There are some things worth mentioning though. “Crazy” is the most inspired cover of the bunch, with the band taking on their peers Pylon and delivering a punchy yelp-along with a cheeky spirit. It’s not just a heck of an earworm, but it’s joyously so: just a fun, catchy, groovy number, with a killer melody in its chorus that’ll last for ages. “Burning Down” and “Ages of You” are two full-on R.E.M. originals, vocals and all, and are in fact partially the same song, with the former having had its best parts saved and turned into the latter after the initial scrapping. “Ages of You” is the obviously more developed of the two and could easily not just have found itself on a proper album but also defended its place reasonably well, with some signature R.E.M. melodies appearing across its bridges. “Burning Down” shares some of those sections and while overall is a bit more obviously an exiled outtake or a near-finished sketch of a song, it’s still more infectious than the bulk of the songs here.

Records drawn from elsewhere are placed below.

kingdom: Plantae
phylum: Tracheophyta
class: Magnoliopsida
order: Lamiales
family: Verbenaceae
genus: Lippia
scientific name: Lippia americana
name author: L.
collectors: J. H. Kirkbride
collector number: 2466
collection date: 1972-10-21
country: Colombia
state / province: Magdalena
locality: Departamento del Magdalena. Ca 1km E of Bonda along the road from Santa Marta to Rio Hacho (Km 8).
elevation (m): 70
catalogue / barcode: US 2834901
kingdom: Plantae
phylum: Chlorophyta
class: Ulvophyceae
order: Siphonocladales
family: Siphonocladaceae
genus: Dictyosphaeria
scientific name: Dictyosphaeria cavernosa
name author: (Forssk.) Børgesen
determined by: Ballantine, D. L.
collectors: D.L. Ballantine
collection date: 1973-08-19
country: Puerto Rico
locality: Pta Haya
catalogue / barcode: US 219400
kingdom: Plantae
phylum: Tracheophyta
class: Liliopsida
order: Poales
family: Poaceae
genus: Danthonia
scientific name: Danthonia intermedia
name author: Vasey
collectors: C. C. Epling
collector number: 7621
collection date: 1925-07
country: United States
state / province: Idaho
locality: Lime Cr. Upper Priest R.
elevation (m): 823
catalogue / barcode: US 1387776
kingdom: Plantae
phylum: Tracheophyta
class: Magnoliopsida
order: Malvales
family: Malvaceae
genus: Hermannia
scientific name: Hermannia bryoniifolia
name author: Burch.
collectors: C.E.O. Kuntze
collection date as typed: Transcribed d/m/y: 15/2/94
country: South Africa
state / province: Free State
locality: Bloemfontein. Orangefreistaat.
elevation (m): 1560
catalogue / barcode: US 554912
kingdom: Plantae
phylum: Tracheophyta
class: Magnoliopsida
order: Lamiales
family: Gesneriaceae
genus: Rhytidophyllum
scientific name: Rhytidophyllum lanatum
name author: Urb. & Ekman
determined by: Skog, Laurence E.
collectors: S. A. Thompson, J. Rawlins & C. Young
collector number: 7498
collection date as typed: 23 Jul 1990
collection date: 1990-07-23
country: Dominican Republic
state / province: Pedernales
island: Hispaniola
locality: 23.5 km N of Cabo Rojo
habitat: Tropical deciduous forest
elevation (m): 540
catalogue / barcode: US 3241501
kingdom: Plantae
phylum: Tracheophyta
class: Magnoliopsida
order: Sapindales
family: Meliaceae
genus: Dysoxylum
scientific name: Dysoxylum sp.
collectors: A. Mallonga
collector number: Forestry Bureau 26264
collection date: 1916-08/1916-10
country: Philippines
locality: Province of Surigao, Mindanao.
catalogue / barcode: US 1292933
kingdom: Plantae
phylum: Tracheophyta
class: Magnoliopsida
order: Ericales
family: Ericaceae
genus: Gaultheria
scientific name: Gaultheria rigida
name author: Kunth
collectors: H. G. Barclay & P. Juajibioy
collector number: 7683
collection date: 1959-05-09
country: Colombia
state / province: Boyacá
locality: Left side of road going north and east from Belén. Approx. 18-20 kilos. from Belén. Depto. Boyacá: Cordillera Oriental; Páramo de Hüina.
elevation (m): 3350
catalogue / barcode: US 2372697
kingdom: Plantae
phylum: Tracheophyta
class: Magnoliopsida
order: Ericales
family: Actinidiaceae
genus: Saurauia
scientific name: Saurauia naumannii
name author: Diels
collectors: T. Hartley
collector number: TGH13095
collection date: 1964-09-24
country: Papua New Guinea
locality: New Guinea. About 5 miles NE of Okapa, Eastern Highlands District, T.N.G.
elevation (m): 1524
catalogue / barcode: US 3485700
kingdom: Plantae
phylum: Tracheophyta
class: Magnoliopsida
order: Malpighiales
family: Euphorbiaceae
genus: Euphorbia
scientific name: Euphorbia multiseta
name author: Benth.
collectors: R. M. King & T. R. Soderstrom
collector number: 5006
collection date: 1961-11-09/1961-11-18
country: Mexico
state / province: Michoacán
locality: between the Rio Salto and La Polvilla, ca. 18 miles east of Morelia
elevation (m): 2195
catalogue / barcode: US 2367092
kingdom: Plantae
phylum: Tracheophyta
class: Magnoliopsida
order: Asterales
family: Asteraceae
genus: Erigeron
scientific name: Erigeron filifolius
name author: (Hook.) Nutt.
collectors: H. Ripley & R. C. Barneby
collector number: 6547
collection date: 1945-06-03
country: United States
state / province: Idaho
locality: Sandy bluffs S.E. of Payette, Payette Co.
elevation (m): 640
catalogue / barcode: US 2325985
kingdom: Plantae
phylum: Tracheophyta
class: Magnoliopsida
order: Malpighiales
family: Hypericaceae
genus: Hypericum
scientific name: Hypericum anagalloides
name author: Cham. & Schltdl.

The token instrumentals, surf-rocking “White Tornado” and loungey “Rotary Ten” aren’t too bad either, even if they’re very typical R.E.M. instrumental b-sides: that they’re the only ones here (apart from “Walter’s Theme” which is a separated intro to “King of the Road”) make them stand out more than they probably would in any other context.
Other than its various bonuses, Dead Letter Office doesn’t particularly wow. The I.R.S. years were R.E.M.’s weakest when it came to non-album cuts and given the band have always been very hit and miss in that regard to begin with, this ramshackle collection of odds and ends has no hidden gems to unearth. If there is something revelatory to it, it’s highlighting the erratic, lighthearted side of the band. There’s a certain kind of (likely intoxicated) charm to Dead Letter Office and its shambles of a nature, and it’s raised a surprise smile a number of times with its sheer anything-goes mentality. But as actual songs, these are mostly scraps at best and litter at worst. A snapshot of the band in the security of their practice space goofing off, but which only very rarely results in anything that has any lasting value.